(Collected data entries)
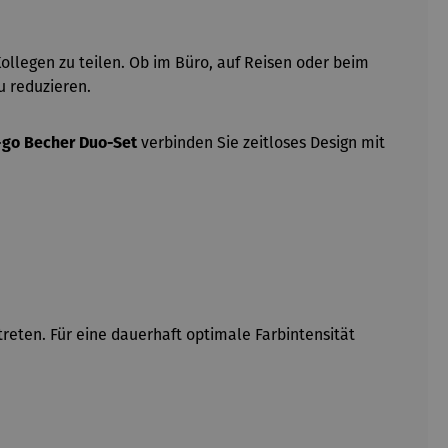
ollegen zu teilen. Ob im Büro, auf Reisen oder beim
u reduzieren.
go Becher Duo-Set
verbinden Sie zeitloses Design mit
eten. Für eine dauerhaft optimale Farbintensität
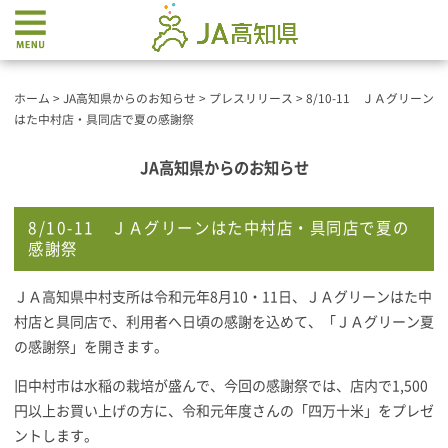
ホーム
>
JA高知県からのお知らせ
>
プレスリリース
>
8/10-11 ＪＡグリーン
はた中村店・具同店で夏の感謝祭
JA高知県からのお知らせ
8/10-11 ＪＡグリーンはた中村店・具同店で夏の
感謝祭
ＪＡ高知県中村支所は令和元年8月10・11日、ＪＡグリーンはた中
村店と具同店で、利用者へ日頃の感謝を込めて、「ＪＡグリーン夏
の感謝祭」を開きます。
旧中村市は水稲の栽培が盛んで、今回の感謝祭では、店内で1,500
円以上お買い上げの方に、令和元年度さんの「四万十米」をプレゼ
ントします。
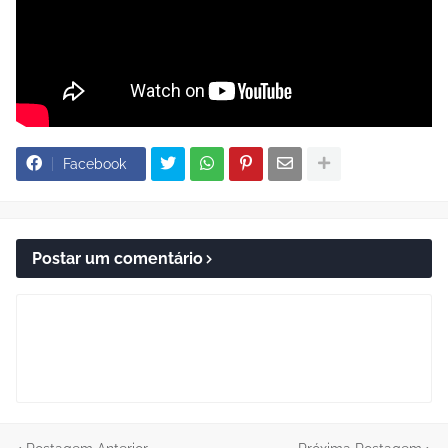
Facebook
Postar um comentário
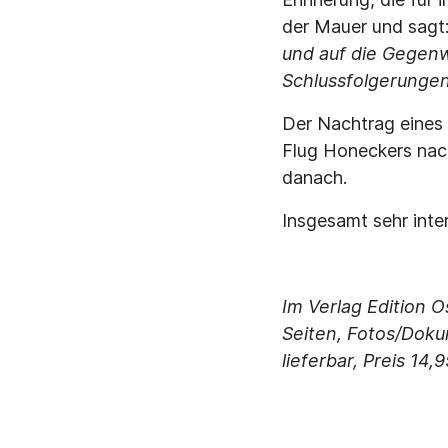
der Mauer und sagt:
und auf die Gegen
Schlussfolgerungen
Der Nachtrag eines
Flug Honeckers nach
danach.
Insgesamt sehr inte
Im Verlag Edition 
Seiten, Fotos/Doku
lieferbar, Preis 14,9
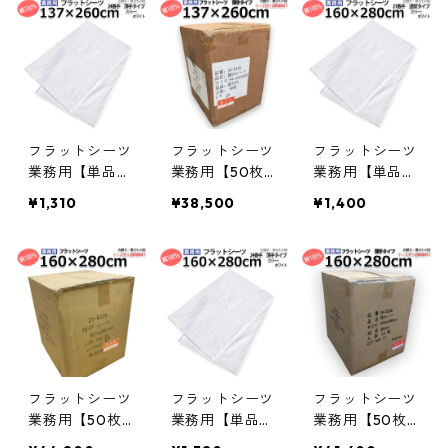
サイズ 敷きシ
メール便（ポス
イズ 敷きシー
ーツ ホワイト
ト投函配送）
ツ ホワイト 白
白 三露産業 ホ
敷きシーツ ホ
三露産業 ホテ
テル 旅館 民宿
ワイト 白 三露
ル 旅館 民宿 民
民泊／3615025
産業 ホテル 旅
泊／36542650
50
館 民宿 民泊／3
0
67576020
フラットシーツ
フラットシーツ
フラットシーツ
業務用【単品】
業務用【50枚
業務用【単品】
綿100% 137×26
入】綿100% 13
綿100% 160×2
¥1,310
¥38,500
¥1,400
0cm シングル
7×260cm シン
80cm シングル
ショートサイズ
グルショートサ
ワイドサイズ
薄手タイプ メ
イズ 薄手タイ
メール便（ポス
ール便（ポスト
プ 敷きシーツ
ト投函配送）
投函配送） 敷
ホワイト 白 三
敷きシーツ ホ
きシーツ ホワ
露産業 ホテル
ワイト 白 三露
イト 白 三露産
旅館 民宿 民泊
産業 ホテル 旅
業 ホテル 旅館
／365426240
館 民宿 民泊／3
民宿 民泊／367
67575020
フラットシーツ
フラットシーツ
フラットシーツ
596020
業務用【50枚
業務用【単品】
業務用【50枚
入】綿100% 16
綿100% 160×2
入】綿100% 16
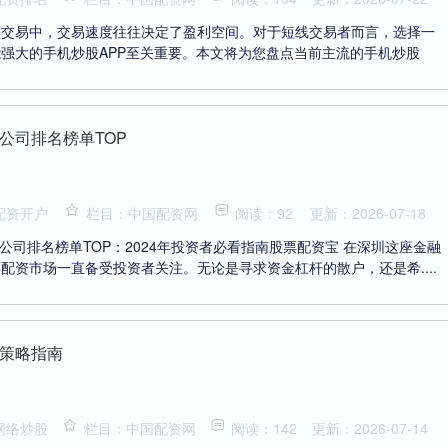
票交易中，交易速度往往决定了盈利空间。对于短线交易者而言，选择一
强大的手机炒股APP至关重要。本文将为您盘点当前主流的手机炒股
公司排名榜单TOP
配资开户
栏目：中国配资网
阅读：92
更新：2026-07-18
资公司排名榜单TOP：2024年投资者必看指南股票配资宝 在深圳这座金融
配资市场一直备受投资者关注。无论是寻求资金杠杆的散户，还是希....
策略指南
网络炒股
栏目：中国配资网
阅读：142
更新：2026-07-14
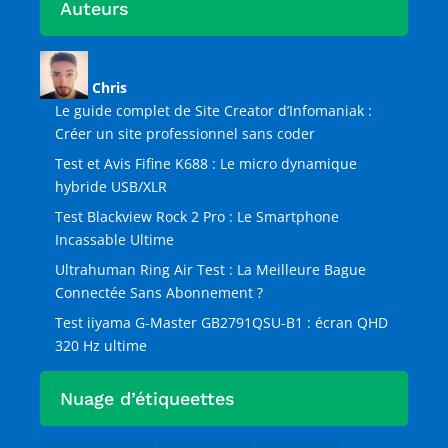
Auteurs
Chris
Le guide complet de Site Creator d’Infomaniak :
Créer un site professionnel sans coder
Test et Avis Fifine K688 : Le micro dynamique
hybride USB/XLR
Test Blackview Rock 2 Pro : Le Smartphone
Incassable Ultime
Ultrahuman Ring Air Test : La Meilleure Bague
Connectée Sans Abonnement ?
Test iiyama G-Master GB2791QSU-B1 : écran QHD
320 Hz ultime
Nuage d’étiqueettes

■ GOAL OF THE EXERCISE ■
Nothing but the lines from the start of the records above through the line with "旧中村市は水稲の栽培が盛んで、今回の感謝祭では、店内で1,500" should be retyped, each exactly as written; leave out all pictures.

■ RESPONSE AREA ■
ollegen zu teilen. Ob im Büro, auf Reisen oder beim
u reduzieren.
go Becher Duo-Set
verbinden Sie zeitloses Design mit
eten. Für eine dauerhaft optimale Farbintensität
ホーム
>
JA高知県からのお知らせ
>
プレスリリース
>
8/10-11 ＪＡグリーン
はた中村店・具同店で夏の感謝祭
JA高知県からのお知らせ
8/10-11 ＪＡグリーンはた中村店・具同店で夏の
感謝祭
ＪＡ高知県中村支所は令和元年8月10・11日、ＪＡグリーンはた中
村店と具同店で、利用者へ日頃の感謝を込めて、「ＪＡグリーン夏
の感謝祭」を開きます。
旧中村市は水稲の栽培が盛んで、今回の感謝祭では、店内で1,500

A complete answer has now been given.